MATERIAL TO PROCESS —

--- --- ---

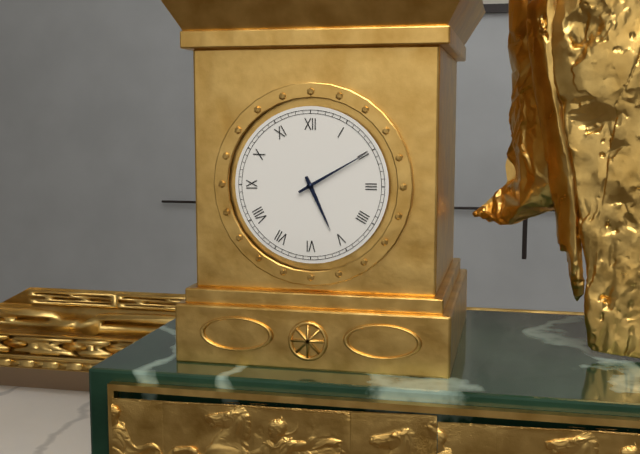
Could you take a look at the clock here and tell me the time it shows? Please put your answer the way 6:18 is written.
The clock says 5:10
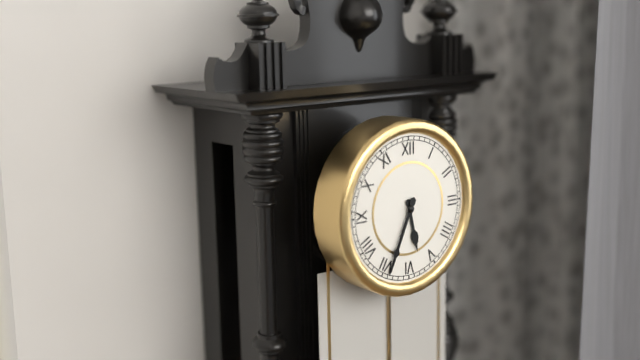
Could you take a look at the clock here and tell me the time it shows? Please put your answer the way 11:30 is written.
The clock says 5:34
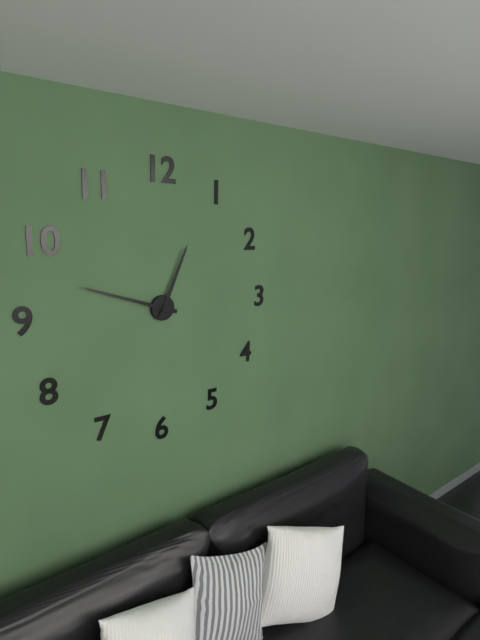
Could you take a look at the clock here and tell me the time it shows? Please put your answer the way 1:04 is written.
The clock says 12:48
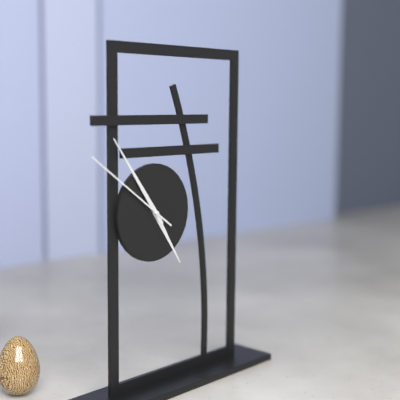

--- --- ---

EXERCISE PROMPT —
Arrange every line of text from the entries above as a Markdown table with two columns, Row and Line. Number each row, skip blank lines, and leave the pictures out.

FULL RESPONSE —
| Row | Line |
|---|---|
| 1 | Could you take a look at the clock here and tell me the time it shows? Please put your answer the way 6:18 is written. |
| 2 | The clock says 5:10 |
| 3 | Could you take a look at the clock here and tell me the time it shows? Please put your answer the way 11:30 is written. |
| 4 | The clock says 5:34 |
| 5 | Could you take a look at the clock here and tell me the time it shows? Please put your answer the way 1:04 is written. |
| 6 | The clock says 12:48 |